"We Are What We Repeatedly Do"
2.25.18 - Brittany’s House off Independence ~ 9:46 AM MT
Coming back from an Internet black hole, 30 minutes later, I’m finally putting some work in. Its really hard for me to focus when there is so much content to consume, making it really easy to divert my attention to passive activities. I’m grateful to have Brittany and Mike’s house to take refuge, although I wish their fireplace worked.
The thought that’s been bumping around my head is to unify all that I’ve been thinking about since studying philosophy in a non-fiction work about living a meaningful life in the 21st century. My immediate response to my own thought is: who are you to say how to live a meaningful life? To which I respond, I studied philosophy, Aristotle intensively, and have meaningful interactions day-in-and-day-out. If you are what you consistently do, then what does that make the average American? A consumer: products, food, entertainment--that is what our culture is known for.
I used to think about dismantling the ideology of businesses, how ethics should be enforced onto ad agencies and mega-corporations because it’s not “right” to manipulate the psyches of the masses to make a quick buck. A realization on that idea is that the inertia behind the consumerist exploitation of the American population is so great and monolithic that it’d be like an ant standing in front of a tank rather than a person in Tiannamen square. A disruption of the system through bureaucratic means not only sounds like an unconquerable uphill battle, but an exercise in futility.

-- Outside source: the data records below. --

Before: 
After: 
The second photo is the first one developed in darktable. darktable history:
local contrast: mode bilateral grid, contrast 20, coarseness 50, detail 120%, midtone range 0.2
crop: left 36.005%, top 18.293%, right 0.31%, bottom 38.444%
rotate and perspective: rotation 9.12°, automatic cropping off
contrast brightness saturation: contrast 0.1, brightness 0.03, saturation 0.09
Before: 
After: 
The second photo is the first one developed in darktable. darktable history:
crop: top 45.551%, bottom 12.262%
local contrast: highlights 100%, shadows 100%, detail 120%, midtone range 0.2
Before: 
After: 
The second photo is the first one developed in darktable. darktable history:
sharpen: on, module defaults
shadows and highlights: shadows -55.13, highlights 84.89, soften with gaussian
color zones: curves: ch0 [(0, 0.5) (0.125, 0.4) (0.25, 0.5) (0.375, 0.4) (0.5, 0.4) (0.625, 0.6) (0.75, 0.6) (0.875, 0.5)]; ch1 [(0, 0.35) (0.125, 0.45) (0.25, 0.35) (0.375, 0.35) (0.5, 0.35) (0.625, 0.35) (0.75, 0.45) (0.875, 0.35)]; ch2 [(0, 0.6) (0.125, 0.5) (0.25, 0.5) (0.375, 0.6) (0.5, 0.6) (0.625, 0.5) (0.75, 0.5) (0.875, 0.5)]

Instead, focusing on the tenet of Aristotle, you are what you constantly do, in order to have a meaningful life you need to make meaningful decisions. You need to exercise discipline in your consummatory choices, recognizing the need for pain, for silence, for the higher cost of quality products to live a more meaningful life. Unless you’re willing to live a meaningless, surface-level life, in which case that’s fine for you to Snapchat your days away, Facebooking until the screen on your phone burns your retinas.
Aristotle’s tenet, then, is a phrase meaning that life is a pattern of decision-making. It doesn’t need to be framed in good or bad decisions, but rather healthy or unhealthy ones. We do not need to invoke a 21st century code of morality to live better lives, all we need is some science.